The multi-talented writer was born as Arthur Ignatius Conan Doyle on May 22, in the year 1859, in Edinburgh, Scotland. The Doyles were a prosperous Irish-Catholic family. His father, Charles Altamont Doyle was a chronic alcoholic and apart from fathering a brilliant son, had no contribution in his life. Conan`s mother, Mary Doyle was a well-educated woman with a great story-telling power.  Arthur wrote of his mother`s gift of "sinking her voice to a horror-stricken whisper" when she reached the culminating point of a story. His mother used to read him stories to make him forget about real-life crises. At the age of 9, he was sent to a Jesuit boarding school with the help of his relatives. He spent 7 years in that school loathing the bigotry surrounding his studies and rebelling against corporal punishment which was a trend in most English schools of that epoch. 

Arthur only used to find happiness in those years, writing letters to his mother and that habit lasted for the rest of his life. Besides, he was a great cricketer. Arthur found himself as a great story-teller as he used to amuse the younger students of the boarding school with his own-created stories. 

From 1876 to 1881 he studied medicine at the University of Edinburgh. While studying, Conan Doyle began writing short stories. His first published story "The Mystery of Sasassa Valley" appeared in "Chambers`s Edinburgh Journal" before he was 20. His earliest extant fiction, "The Haunted Grange of Goresthorpe", was unsuccessfully submitted to Blackwood`s Magazine. Following his graduation, he was employed as a ship`s doctor. He completed his doctorate on the subject of tabes dorsalis in 1885. He even once performed the duty of a real-life detective too and absolved a man from the accusation of a crime he never had done. 

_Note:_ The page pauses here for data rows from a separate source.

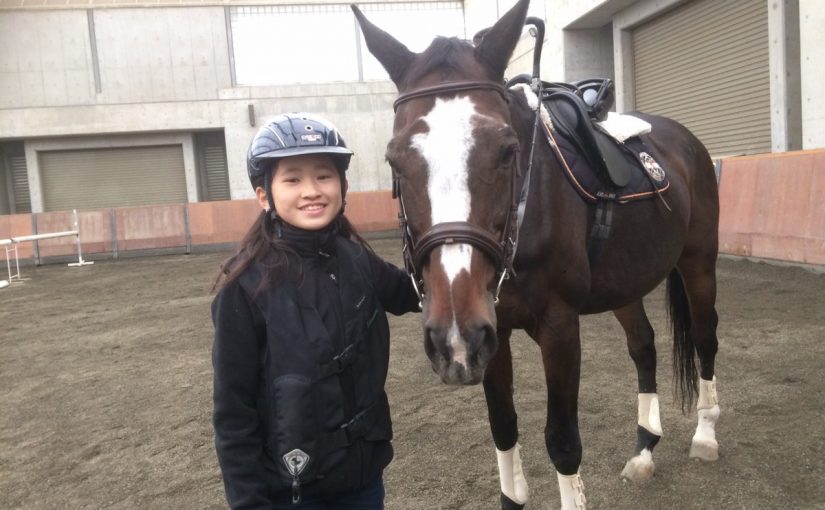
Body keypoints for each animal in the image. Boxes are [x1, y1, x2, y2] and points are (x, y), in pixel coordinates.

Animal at [352, 1, 721, 508]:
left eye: (508, 151)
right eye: (394, 160)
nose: (451, 338)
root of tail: (686, 139)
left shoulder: (559, 327)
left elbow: (562, 441)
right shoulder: (492, 334)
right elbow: (504, 428)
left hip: (698, 262)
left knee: (705, 338)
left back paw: (705, 436)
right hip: (624, 282)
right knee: (643, 347)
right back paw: (644, 449)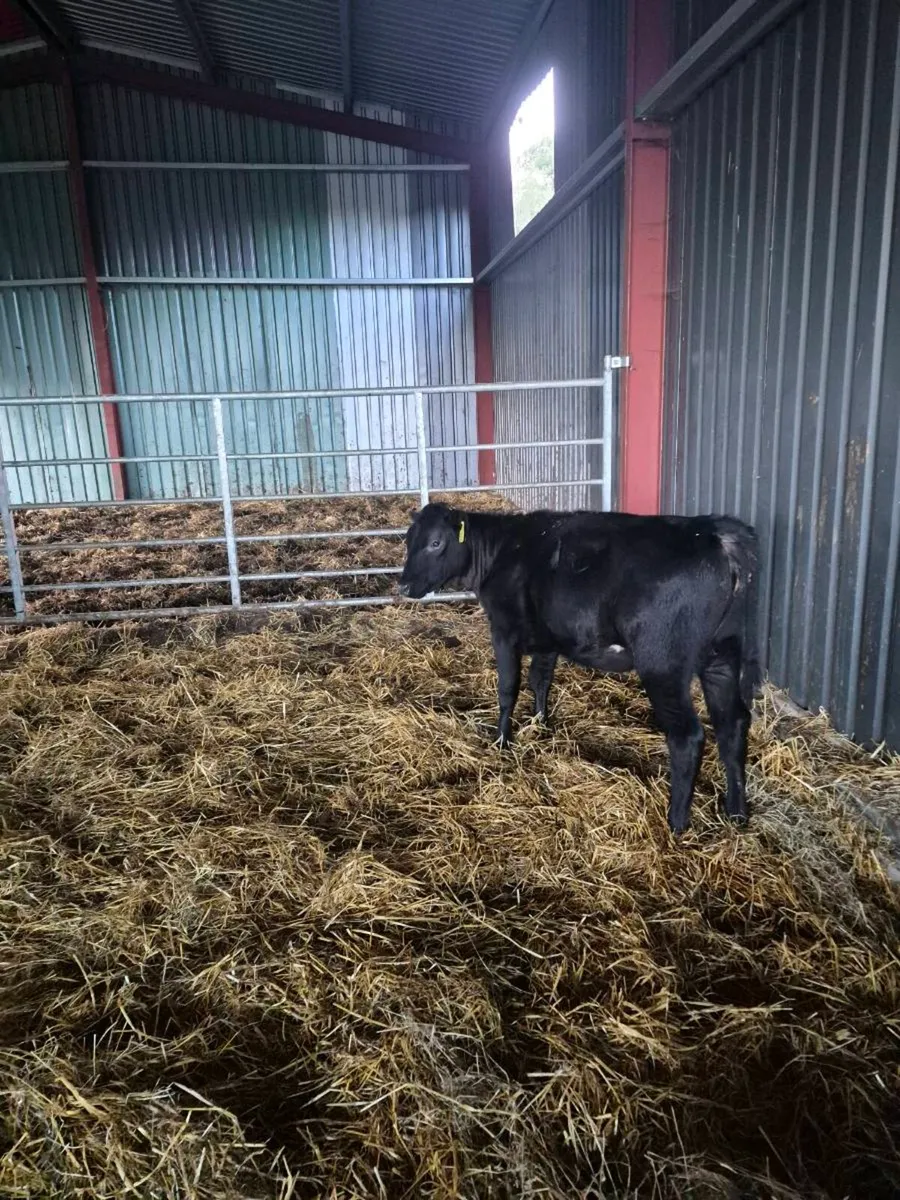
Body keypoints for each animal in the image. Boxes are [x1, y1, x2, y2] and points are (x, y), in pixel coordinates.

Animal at [398, 503, 761, 833]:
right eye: (409, 540)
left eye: (435, 543)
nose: (403, 586)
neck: (504, 551)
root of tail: (716, 533)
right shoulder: (549, 638)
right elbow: (540, 679)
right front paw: (540, 724)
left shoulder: (503, 629)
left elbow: (508, 687)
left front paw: (502, 741)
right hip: (723, 655)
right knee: (733, 724)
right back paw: (736, 813)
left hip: (662, 663)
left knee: (688, 736)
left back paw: (676, 823)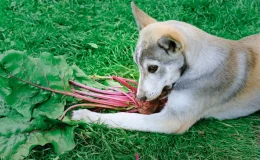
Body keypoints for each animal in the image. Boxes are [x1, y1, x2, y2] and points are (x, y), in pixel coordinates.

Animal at [71, 2, 260, 134]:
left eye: (153, 68)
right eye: (137, 65)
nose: (140, 98)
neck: (194, 67)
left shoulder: (172, 120)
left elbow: (125, 117)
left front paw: (85, 115)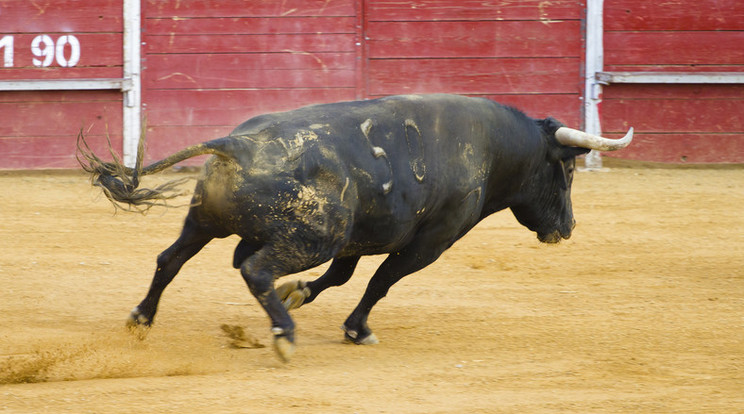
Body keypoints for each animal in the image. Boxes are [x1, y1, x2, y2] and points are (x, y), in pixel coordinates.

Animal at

Doyle struggled to find a publisher for Sherlock Holmes at first. His first work featuring Sherlock Holmes and Dr. Watson, “A Study in Scarlet”, was written in 3 weeks when he was 27 and taken by Ward Lock & Co in 1886, giving Doyle £25 only for all rights to the story. 

Doyle became a spiritualist mystic during his medical study. He began attending seances where mediums offered contact with the dead. He also observed displays of psychic telepathy, automatic writing and table tipping, and became convinced that there was an unseen world out there.

Conan Doyle was found clutching his chest in the hall of Windlesham, his house in Crowborough, East Sussex, on 7 July 1930. He had died of a heart attack aged 71. His last words were directed towards his wife: "You are wonderful` which, of course, proved him as a loving husband. On his death anniversary, we remember the king of detective novel with huge respect.